Based on the information in the IntAct (http://www.ebi.ac.uk/intact/main.xhtml) or STRING databases (http://string-db.org/), the direct and indirect interaction relationship between target proteins is clarified, and the interactive network is generated and analyzed using the CytoScape software (version No. 3.2.1). In addition, the importance of each protein in the PPI network is evaluated by calculating the degree of each protein.

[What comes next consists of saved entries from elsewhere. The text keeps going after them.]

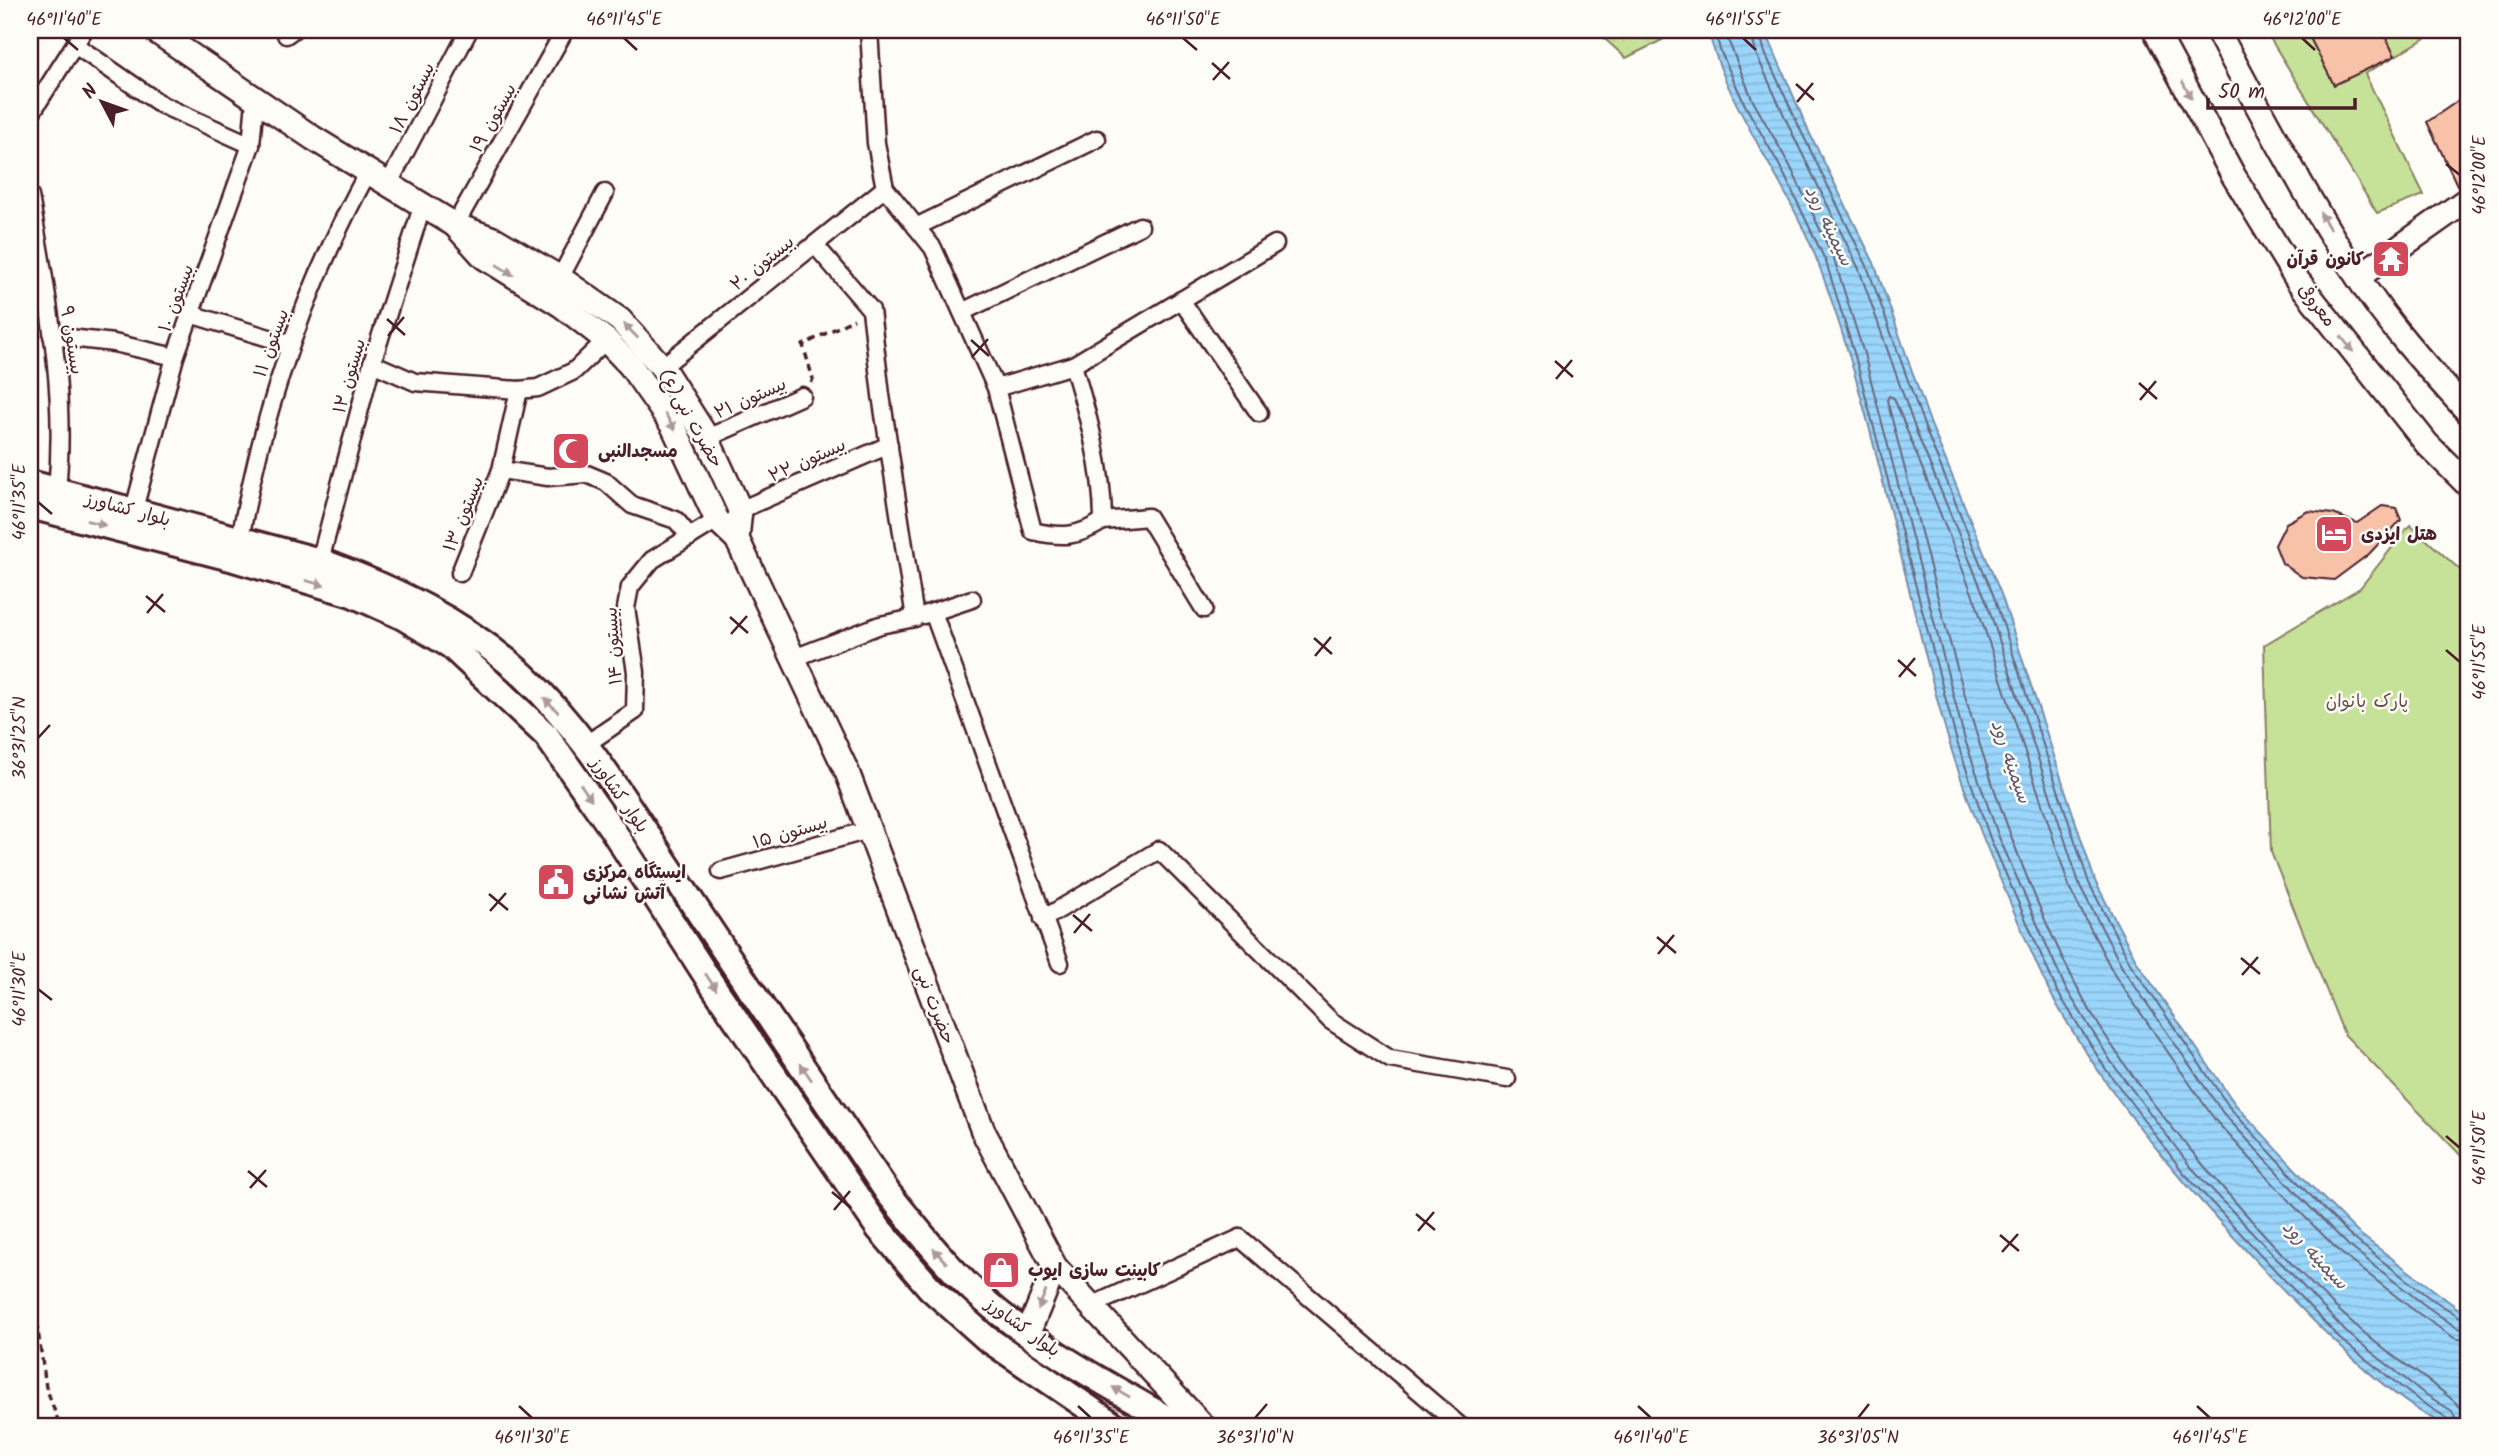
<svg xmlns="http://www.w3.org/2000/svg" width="2498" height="1456" font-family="Kalam,'Playpen Sans Arabic',sans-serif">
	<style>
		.green { fill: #c6e198; stroke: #888062; stroke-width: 2 }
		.forest { fill: url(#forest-crowns); stroke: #888062; stroke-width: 2 }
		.water { fill: url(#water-rules); stroke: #7a8da8; stroke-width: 2 }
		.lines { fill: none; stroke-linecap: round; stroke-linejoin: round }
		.shore { stroke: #6a687e; stroke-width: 2 }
		.building { fill: #f7c2a8; stroke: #4a1f2b; stroke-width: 2 }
		.street-casing { stroke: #4a1f2b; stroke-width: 21 }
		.secondary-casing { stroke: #4a1f2b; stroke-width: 28 }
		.primary-casing { stroke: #4a1f2b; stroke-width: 30 }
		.path { stroke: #4a1f2b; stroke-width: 3.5; stroke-dasharray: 7 5; stroke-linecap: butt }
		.street { stroke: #fdfcf7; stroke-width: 16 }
		.secondary { stroke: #fdfcf7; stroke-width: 23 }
		.primary { stroke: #fdfcf7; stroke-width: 24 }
		.oneway { fill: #ac999b }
		.ticks { fill: none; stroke: #4a1f2b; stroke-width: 2.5 }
		.labels { text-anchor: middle; stroke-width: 5; stroke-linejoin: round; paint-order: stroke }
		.street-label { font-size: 18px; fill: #4a1f2b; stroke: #fdfcf7 }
		.poi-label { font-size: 18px; font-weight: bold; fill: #4a1f2b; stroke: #fdfcf7; text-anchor: start }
		.park-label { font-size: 18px; fill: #695046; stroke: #fdfcf7 }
		.water-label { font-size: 19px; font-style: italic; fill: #625669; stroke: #fdfcf7 }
		.neatline { fill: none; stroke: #4a1f2b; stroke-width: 2.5 }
		.ticks-label { font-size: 18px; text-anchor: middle; fill: #4a1f2b }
	</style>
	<defs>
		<pattern id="forest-crowns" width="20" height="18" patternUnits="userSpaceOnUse" patternTransform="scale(1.75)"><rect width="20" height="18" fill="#c6e198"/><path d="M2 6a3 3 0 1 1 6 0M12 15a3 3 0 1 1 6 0" fill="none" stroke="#acc183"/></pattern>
		<pattern id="water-rules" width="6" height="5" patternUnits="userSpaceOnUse" patternTransform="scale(1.75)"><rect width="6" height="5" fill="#9ad6fb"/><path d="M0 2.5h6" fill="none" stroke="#86b7d7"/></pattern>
	</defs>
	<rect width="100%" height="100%" fill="#fdfcf7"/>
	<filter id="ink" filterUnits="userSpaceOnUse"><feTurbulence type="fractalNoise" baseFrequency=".0143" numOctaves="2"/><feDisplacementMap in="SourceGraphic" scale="14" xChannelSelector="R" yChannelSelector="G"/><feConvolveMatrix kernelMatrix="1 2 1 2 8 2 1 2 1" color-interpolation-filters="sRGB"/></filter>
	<g filter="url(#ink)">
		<g class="green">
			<polygon points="2265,30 2439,30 2365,74 2424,195 2377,213"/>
			<polygon points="2410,525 2468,577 2468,1163 2344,1034 2271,852 2264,645 2360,588"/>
		</g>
		<polygon class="forest" points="1595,30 1677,30 1678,32 1626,58"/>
		<path class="water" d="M1708,30H1765L1808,130L1874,263L1931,425L2001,594L2095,881L2137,962L2235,1104L2310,1185L2357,1232L2468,1316V1426C2460,1426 2451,1427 2444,1424C2399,1405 2333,1341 2298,1305C2207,1211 2116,1112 2052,996C2038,970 2027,941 2015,914C1991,858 1968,803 1950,745C1903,587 1877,422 1820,268C1790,185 1730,115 1708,30Z"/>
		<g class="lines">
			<g class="shore">
				<polyline points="1715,30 1720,50 1745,105 1782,170 1826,262 1855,356 1957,742 1990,838 2057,991 2105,1068 2183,1172 2340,1339 2417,1399 2447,1418 2450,1426"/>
				<polyline points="1724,30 1753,101 1790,166 1834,259 1864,354 1965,740 1998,835 2065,987 2112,1063 2190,1166 2346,1332 2422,1392 2452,1411 2458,1426"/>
				<polyline points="1750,30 1757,56 1794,137 1859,269 1916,431 1986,600 2080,886 2123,969 2223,1113 2299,1196 2348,1245 2422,1303 2457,1328 2468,1330"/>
				<polyline points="1759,30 1765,53 1802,133 1867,266 1925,428 1994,597 2089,883 2131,965 2230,1108 2305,1190 2353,1238 2427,1296 2468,1322"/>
				<path d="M2468,1341L2454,1338L2415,1311L2340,1252L2291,1203L2215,1120L2115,976L2070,889L1976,603L1894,398L1889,396L1887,400C1939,597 1981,799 2074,981C2106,1044 2153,1106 2199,1160C2255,1226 2317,1296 2385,1350C2402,1363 2463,1402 2468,1418"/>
			</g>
		</g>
		<g class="building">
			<polygon points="2306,30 2382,30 2395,56 2334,85"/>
			<polygon points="2468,94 2468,177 2457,185 2427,122"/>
			<polygon points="2382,506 2396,508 2401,520 2369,554 2334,580 2302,577 2282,563 2275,545 2286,523 2308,511 2333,514 2357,523"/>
		</g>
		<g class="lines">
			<defs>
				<g id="street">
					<path d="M869,30L876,143L885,188L933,248L996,388L1033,531C1062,538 1078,537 1103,521C1103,469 1088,415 1073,365L996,388"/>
					<polyline points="286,35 293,30"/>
					<polyline points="75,45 162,105 251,145"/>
					<polyline points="30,115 84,30"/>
					<polyline points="389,183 469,30"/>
					<path d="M30,196C47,296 67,389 57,490"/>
					<polyline points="455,225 565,30"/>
					<polyline points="916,227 1097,139"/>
					<polyline points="560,278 605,193"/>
					<polyline points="1181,300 1259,413"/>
					<polyline points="962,312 1140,226"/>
					<polyline points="190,314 289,344"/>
					<polyline points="52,336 114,343 175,357"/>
					<polyline points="372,363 415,382 519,390 538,388 574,371 606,340"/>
					<polyline points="1073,365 1275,244"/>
					<polyline points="662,367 885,188"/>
					<polyline points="707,438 802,396"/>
					<polyline points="501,470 519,390"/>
					<polyline points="134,509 175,357 251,145 255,101"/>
					<polyline points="740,510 889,445"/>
					<polyline points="1103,521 1148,517 1204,609"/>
					<path d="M240,540C263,408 305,287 369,170"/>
					<polyline points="320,561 372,363 423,204"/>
					<polyline points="460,573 501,470 548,477 587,474 606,482 632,505 676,520 690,537"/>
					<polyline points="933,612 1060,963"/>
					<polyline points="924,615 972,599"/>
					<polyline points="794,658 880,625 915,618 881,395 871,310 815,245"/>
					<polyline points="585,745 635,711 636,672 626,608 630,587 652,560 717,520"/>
					<polyline points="721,871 869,830"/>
					<polyline points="1043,919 1159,850 1331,1021 1390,1059 1507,1079"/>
					<polyline points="1091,1306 1240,1238 1460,1426"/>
				</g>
				<g id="secondary">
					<polyline points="154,30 313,138 455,225 496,240 560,278 620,320 662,367 707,438 740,510 737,539"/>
					<polyline points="2155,30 2233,175 2298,281 2427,444 2468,485"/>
					<path d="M2217,30C2261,113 2306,197 2357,276C2389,326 2429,369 2468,412"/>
					<polyline points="455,225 484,257 561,305 606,340 630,365 673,426 717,520 737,539 847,772 983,1131 1055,1267 1203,1426"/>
					<polyline points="2358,277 2468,199"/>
					<polyline points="1028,1333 1055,1267"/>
				</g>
				<g id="primary">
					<path d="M30,483L320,561C395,589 462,620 522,674C586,733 630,810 678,881C747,986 818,1089 888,1193C919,1231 949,1270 985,1301C1043,1351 1114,1388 1180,1426"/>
					<polyline points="30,506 234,559 352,594 401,616 451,646 546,735 612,829 707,977 879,1229 930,1288 986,1338 1115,1426"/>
				</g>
			</defs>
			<use href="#street" class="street-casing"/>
			<use href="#secondary" class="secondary-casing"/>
			<use href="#primary" class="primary-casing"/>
			<g class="path">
				<polyline points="811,383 813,379 803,345 854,319"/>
				<polyline points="30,1275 46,1387 60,1426"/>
			</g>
			<use href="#street" class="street"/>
			<use href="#secondary" class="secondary"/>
			<use href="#primary" class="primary"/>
		</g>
		<defs><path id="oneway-solid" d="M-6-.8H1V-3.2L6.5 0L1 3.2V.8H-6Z" transform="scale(1.75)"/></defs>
		<g class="oneway">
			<use href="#oneway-solid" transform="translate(2187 90) rotate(62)"/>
			<use href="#oneway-solid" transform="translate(2325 221) rotate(-120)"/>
			<use href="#oneway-solid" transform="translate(505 270) rotate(32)"/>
			<use href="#oneway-solid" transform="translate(631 331) rotate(-134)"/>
			<use href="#oneway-solid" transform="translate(2347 344) rotate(52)"/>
			<use href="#oneway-solid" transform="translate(670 422) rotate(60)"/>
			<use href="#oneway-solid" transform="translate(96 523) rotate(15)"/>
			<use href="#oneway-solid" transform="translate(315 583) rotate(16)"/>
			<use href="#oneway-solid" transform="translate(551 705) rotate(-134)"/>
			<use href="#oneway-solid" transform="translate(586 792) rotate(55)"/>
			<use href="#oneway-solid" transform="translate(711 982) rotate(56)"/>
			<use href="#oneway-solid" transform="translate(806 1072) rotate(-124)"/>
			<use href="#oneway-solid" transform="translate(940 1256) rotate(-132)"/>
			<use href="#oneway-solid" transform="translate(1042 1300) rotate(113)"/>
			<use href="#oneway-solid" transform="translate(1121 1392) rotate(-150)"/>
		</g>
	</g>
	<path class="ticks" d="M64,38L78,50M624,38L637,50M1183,38L1197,50M1743,38L1756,50M2302,38L2315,50M1212,63L1230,79M1213,80L1229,62M1796,84L1814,100M1797,102L1813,83M2446,164L2460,175M387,319L405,335M388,336L404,317M971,340L989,356M972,357L988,339M1555,361L1573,377M1556,379L1572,360M2139,383L2157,399M2140,400L2156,381M38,502L52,514M146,596L165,612M147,613L163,594M730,617L748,633M731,634L747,616M1314,638L1332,654M2446,650L2460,662M1315,656L1331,637M1898,660L1916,676M1899,677L1915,658M38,738L50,725M489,894L508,910M490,911L506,893M1073,915L1092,931M1074,933L1090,914M1657,937L1676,953M1658,954L1674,935M2241,958L2260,974M2242,975L2258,957M38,989L52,1000M2446,1136L2460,1148M248,1171L267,1187M250,1188L266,1170M832,1192L851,1208M834,1210L850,1191M1416,1214L1435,1230M1418,1231L1434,1212M2000,1235L2019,1251M2002,1252L2018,1234M519,1406L532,1418M1078,1406L1091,1418M1638,1406L1651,1418M2197,1406L2210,1418M1255,1418L1267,1404M1858,1418L1869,1404"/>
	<defs>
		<symbol id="temple-square" viewBox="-11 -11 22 22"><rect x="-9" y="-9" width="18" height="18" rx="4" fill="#d1495b" stroke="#fdfcf7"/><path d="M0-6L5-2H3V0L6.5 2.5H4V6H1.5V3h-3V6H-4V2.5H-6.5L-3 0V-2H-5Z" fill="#fff"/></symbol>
		<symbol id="mosque-square" viewBox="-11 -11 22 22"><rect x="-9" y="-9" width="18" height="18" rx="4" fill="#d1495b" stroke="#fdfcf7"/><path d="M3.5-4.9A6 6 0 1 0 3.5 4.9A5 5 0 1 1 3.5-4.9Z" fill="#fff"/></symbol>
		<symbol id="hotel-square" viewBox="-11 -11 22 22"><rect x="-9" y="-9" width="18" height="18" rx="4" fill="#d1495b" stroke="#fdfcf7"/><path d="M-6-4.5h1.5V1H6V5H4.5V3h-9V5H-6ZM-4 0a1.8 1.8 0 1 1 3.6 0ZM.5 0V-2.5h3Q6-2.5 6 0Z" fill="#fff"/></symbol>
		<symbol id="civic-square" viewBox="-11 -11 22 22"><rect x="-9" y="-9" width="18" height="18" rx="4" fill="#d1495b" stroke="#fdfcf7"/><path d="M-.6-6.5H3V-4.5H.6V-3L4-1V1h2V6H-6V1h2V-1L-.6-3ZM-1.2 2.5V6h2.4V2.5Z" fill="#fff"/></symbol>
		<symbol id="shop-square" viewBox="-11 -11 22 22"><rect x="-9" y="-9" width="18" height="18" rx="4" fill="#d1495b" stroke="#fdfcf7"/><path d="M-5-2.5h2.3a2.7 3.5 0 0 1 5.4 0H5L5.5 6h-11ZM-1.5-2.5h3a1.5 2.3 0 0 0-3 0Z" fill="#fff"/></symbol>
	</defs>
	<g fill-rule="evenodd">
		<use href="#temple-square" x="2369" y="237" width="44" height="44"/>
		<use href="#mosque-square" x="549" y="429" width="44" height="44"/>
		<use href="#hotel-square" x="2312" y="512" width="44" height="44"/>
		<use href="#civic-square" x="534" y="860" width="44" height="44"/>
		<use href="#shop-square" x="979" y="1248" width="44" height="44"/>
	</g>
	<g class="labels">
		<g class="street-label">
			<text transform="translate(412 98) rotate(-63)" y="6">بیستون ۱۸</text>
			<text transform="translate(493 118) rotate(-61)" y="6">بیستون ۱۹</text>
			<text transform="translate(762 263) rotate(-39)" y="6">بیستون ۲۰</text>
			<text transform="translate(176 298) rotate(-70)" y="6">بیستون ۱۰</text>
			<text transform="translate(2317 305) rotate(52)" y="6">معروفی</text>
			<text transform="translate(72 340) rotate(81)" y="6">بیستون ۹</text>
			<text transform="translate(271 343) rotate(-70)" y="6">بیستون ۱۱</text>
			<text transform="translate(349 376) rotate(-74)" y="6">بیستون ۱۲</text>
			<text transform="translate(750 398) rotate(-24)" y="6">بیستون ۲۱</text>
			<text transform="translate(691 418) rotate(60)" y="6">حضرت نبی(ع)</text>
			<text transform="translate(807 460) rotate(-24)" y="6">بیستون ۲۲</text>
			<text transform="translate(128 509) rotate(15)" y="6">بلوار کشاورز</text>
			<text transform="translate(463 514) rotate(-68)" y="6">بیستون ۱۳</text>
			<text transform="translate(613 646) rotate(-94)" y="6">بیستون ۱۴</text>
			<text transform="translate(620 795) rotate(55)" y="6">بلوار کشاورز</text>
			<text transform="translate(790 832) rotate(-16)" y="6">بیستون ۱۵</text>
			<text transform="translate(935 1005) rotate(69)" y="6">حضرت نبی</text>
			<text transform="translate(1023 1327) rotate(36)" y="6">بلوار کشاورز</text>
		</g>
		<g class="poi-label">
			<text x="2364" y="265" text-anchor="end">کانون قرآن</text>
			<text x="598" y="457">مسجدالنبی</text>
			<text x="2361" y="540">هتل ایزدی</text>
			<text x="583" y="878">ایستگاه مرکزی<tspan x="583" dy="21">آتش نشانی</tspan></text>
			<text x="1028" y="1276">کابینت سازی ایوب</text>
		</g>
		<g class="park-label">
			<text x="2367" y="707">پارک بانوان</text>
		</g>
		<g class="water-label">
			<text transform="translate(1830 225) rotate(64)" y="7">سیمینه رود</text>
			<text transform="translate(2012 761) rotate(71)" y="7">سیمینه رود</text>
			<text transform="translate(2316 1254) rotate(47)" y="7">سیمینه رود</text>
		</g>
	</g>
	<rect width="2498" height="1456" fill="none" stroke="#fdfcf7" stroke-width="77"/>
	<g transform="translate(102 102) rotate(311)" stroke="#fdfcf7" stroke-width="5" paint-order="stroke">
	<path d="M0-5L12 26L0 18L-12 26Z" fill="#4a1f2b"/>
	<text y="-10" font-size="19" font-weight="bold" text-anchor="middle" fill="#4a1f2b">N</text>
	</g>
	<path d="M2208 98v10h147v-10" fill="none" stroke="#4a1f2b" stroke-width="3.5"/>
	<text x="2218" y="98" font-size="21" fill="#4a1f2b" stroke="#fdfcf7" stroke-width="5" paint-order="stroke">50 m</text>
	<rect x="38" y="38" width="2422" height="1380" class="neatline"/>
	<g class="ticks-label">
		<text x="64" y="25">46°11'40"E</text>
		<text x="624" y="25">46°11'45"E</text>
		<text x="1183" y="25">46°11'50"E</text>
		<text x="1743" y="25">46°11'55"E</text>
		<text x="2302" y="25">46°12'00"E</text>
		<text transform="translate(2479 175) rotate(-90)" y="6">46°12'00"E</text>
		<text transform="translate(19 502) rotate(-90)" y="6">46°11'35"E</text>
		<text transform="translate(2479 662) rotate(-90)" y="6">46°11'55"E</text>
		<text transform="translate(19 738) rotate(-90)" y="6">36°31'25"N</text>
		<text transform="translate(19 989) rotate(-90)" y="6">46°11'30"E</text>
		<text transform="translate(2479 1148) rotate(-90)" y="6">46°11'50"E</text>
		<text x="532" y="1443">46°11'30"E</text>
		<text x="1091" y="1443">46°11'35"E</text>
		<text x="1255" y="1443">36°31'10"N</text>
		<text x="1651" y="1443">46°11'40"E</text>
		<text x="1858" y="1443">36°31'05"N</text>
		<text x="2210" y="1443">46°11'45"E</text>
	</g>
</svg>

Establishment of the rat scoliosis model

Because the volume of the PVM tissue samples collected was small, only proteomic analysis was performed. To determine the morphological changes of the PVM in scoliosis compared with those without scoliosis, we constructed a rat scoliosis model based on the research of Lifeng Liu et al. (1976). Nine 4-week old female Wistar rats weighing approximately 60 g were randomly assigned to 3 groups: Group 1 (the control group or the no scoliosis group that did not receive any treatment). Group 2 (the scoliosis group, which received anesthesia with isoflurane inhalation and involved tying with non-absorbable silk thread subcutaneously). In this group, the left subscapular angle and the ipsilateral iliac bone were tied to approximately 80% of the original subscapular angle to the ipsilateral iliac bone, which made the spine slightly right convex, after which the forelimbs were cut off to establish a bipedal rat model. Group 3 (also a scoliosis group, albeit the degree of tethering was approximately 60% from the original subscapular angle to the ipsilateral iliac bone, while the other treatment was the same as that of Group 2). All rats were raised independently. Group 1 used a standard cage, and Groups 2 and 3 used special high cages. After 8 weeks of tethering, the silk thread was cut and the rats were observed for 2 weeks. Next, the rats were executed, and the angle of scoliosis was evaluated by Micro-computed tomography (CT). The PVM was stained with HE staining, Oil red O staining, and Sirius red staining in accordance with the instructions of the Kit, and the morphology of the PVM was analyzed.

Immunofluorescence

The tissue sections were dewaxed, and then the citrate buffer antigen was repaired by microwave (92–96 ℃, 10–15 min), and then cooled to room temperature naturally. Clean with pure water, dry in circles, and wash with PBS for 3 times, 5 min each time. Use normal sheep serum to seal at 37 ℃ for 60 min, pour out the excess serum, drop the first antibody, and incubate at 4 ℃ overnight. Then rinse with PBS three times (5 min each time), add fluorescein labeled secondary antibody, incubate in dark at 37 ℃ for 60 min, and rinse with 0.01 M three times (5 min each time). The anti-quenching sealing agent is used to seal the tablet, and it is stored in a refrigerator at 4 ℃ away from light. Finally, the fluorescence microscope is used to observe and take photos.

Western blotting analysis

Radioimmunoprecipitation assay lysis buffer was used to extract the total protein of each group, and then the protein concentration was quantified by the bicinchoninic acid assay. 10% sodium dodecyl sulfate polyacrylamide gel electrophoresis was used to separate the Equivalent amounts of protein (20 mg) in each group, and then transferred onto 0.2 mm polyvinylidene fluoride membranes. The membranes were blocked in 3% BSA (containing 0.1% Tween 20) for 12 h and then blots were incubated (4 ℃ overnight) with primary antibodies against Myeloperoxidase (MPO) (1:1000, ABclonal Technology, China.) and GAPDH (1:2000, SanJian, China). After the membranes were washed with TBST, the secondary antibody (anti-rabbit IgG or anti-mouse IgG diluted at 1:5000) was used to incubated them at room temperature for 1 h. Use the Quantity One program and the Enhanced Chemiluminescence Kit (Amersham Biosciences, UK) to visually analyze the signals on the membranes.

Statistical analyses

The data were expressed in the form of mean ± standard deviation. Statistical analysis was conducted with two-way analysis of variance using the GraphPad Prism 7.0 statistical software package (GraphPad Software). p < 0.05 was considered to indicate statistical significance.